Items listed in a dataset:
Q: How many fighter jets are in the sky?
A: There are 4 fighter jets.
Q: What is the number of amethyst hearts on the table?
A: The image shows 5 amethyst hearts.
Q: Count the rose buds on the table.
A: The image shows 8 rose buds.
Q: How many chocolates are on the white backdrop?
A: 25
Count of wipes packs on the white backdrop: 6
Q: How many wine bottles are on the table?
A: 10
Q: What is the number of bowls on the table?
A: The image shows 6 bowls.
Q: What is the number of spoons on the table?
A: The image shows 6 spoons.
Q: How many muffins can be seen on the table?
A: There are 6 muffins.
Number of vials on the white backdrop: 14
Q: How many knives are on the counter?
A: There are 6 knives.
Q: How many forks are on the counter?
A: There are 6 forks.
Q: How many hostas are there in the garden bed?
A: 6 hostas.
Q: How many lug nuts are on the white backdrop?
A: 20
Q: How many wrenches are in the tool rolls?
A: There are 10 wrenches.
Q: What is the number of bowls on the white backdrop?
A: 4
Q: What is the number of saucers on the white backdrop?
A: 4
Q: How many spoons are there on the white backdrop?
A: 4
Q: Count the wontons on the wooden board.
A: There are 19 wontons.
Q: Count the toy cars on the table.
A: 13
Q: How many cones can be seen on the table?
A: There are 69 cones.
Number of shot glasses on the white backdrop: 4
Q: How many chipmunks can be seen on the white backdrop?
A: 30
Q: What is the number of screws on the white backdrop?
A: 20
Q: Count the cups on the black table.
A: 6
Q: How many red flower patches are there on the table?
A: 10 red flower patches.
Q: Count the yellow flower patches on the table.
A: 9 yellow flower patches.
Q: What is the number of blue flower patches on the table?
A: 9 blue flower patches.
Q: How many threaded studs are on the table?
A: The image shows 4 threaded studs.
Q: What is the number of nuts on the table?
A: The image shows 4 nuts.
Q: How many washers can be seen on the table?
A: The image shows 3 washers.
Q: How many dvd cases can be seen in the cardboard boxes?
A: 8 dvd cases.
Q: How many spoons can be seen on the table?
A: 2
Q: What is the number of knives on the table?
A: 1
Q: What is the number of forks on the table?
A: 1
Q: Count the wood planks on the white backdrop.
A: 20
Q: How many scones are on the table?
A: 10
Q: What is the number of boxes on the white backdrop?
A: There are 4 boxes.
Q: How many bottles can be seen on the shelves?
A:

--- Aim of the exercise ---
Can you update the data by replacing "white backdrop" with "white background" in every instance and leaving all else unchanged?

--- Response to the task ---
Q: How many fighter jets are in the sky?
A: There are 4 fighter jets.
Q: What is the number of amethyst hearts on the table?
A: The image shows 5 amethyst hearts.
Q: Count the rose buds on the table.
A: The image shows 8 rose buds.
Q: How many chocolates are on the white background?
A: 25
Count of wipes packs on the white background: 6
Q: How many wine bottles are on the table?
A: 10
Q: What is the number of bowls on the table?
A: The image shows 6 bowls.
Q: What is the number of spoons on the table?
A: The image shows 6 spoons.
Q: How many muffins can be seen on the table?
A: There are 6 muffins.
Number of vials on the white background: 14
Q: How many knives are on the counter?
A: There are 6 knives.
Q: How many forks are on the counter?
A: There are 6 forks.
Q: How many hostas are there in the garden bed?
A: 6 hostas.
Q: How many lug nuts are on the white background?
A: 20
Q: How many wrenches are in the tool rolls?
A: There are 10 wrenches.
Q: What is the number of bowls on the white background?
A: 4
Q: What is the number of saucers on the white background?
A: 4
Q: How many spoons are there on the white background?
A: 4
Q: Count the wontons on the wooden board.
A: There are 19 wontons.
Q: Count the toy cars on the table.
A: 13
Q: How many cones can be seen on the table?
A: There are 69 cones.
Number of shot glasses on the white background: 4
Q: How many chipmunks can be seen on the white background?
A: 30
Q: What is the number of screws on the white background?
A: 20
Q: Count the cups on the black table.
A: 6
Q: How many red flower patches are there on the table?
A: 10 red flower patches.
Q: Count the yellow flower patches on the table.
A: 9 yellow flower patches.
Q: What is the number of blue flower patches on the table?
A: 9 blue flower patches.
Q: How many threaded studs are on the table?
A: The image shows 4 threaded studs.
Q: What is the number of nuts on the table?
A: The image shows 4 nuts.
Q: How many washers can be seen on the table?
A: The image shows 3 washers.
Q: How many dvd cases can be seen in the cardboard boxes?
A: 8 dvd cases.
Q: How many spoons can be seen on the table?
A: 2
Q: What is the number of knives on the table?
A: 1
Q: What is the number of forks on the table?
A: 1
Q: Count the wood planks on the white background.
A: 20
Q: How many scones are on the table?
A: 10
Q: What is the number of boxes on the white background?
A: There are 4 boxes.
Q: How many bottles can be seen on the shelves?
A:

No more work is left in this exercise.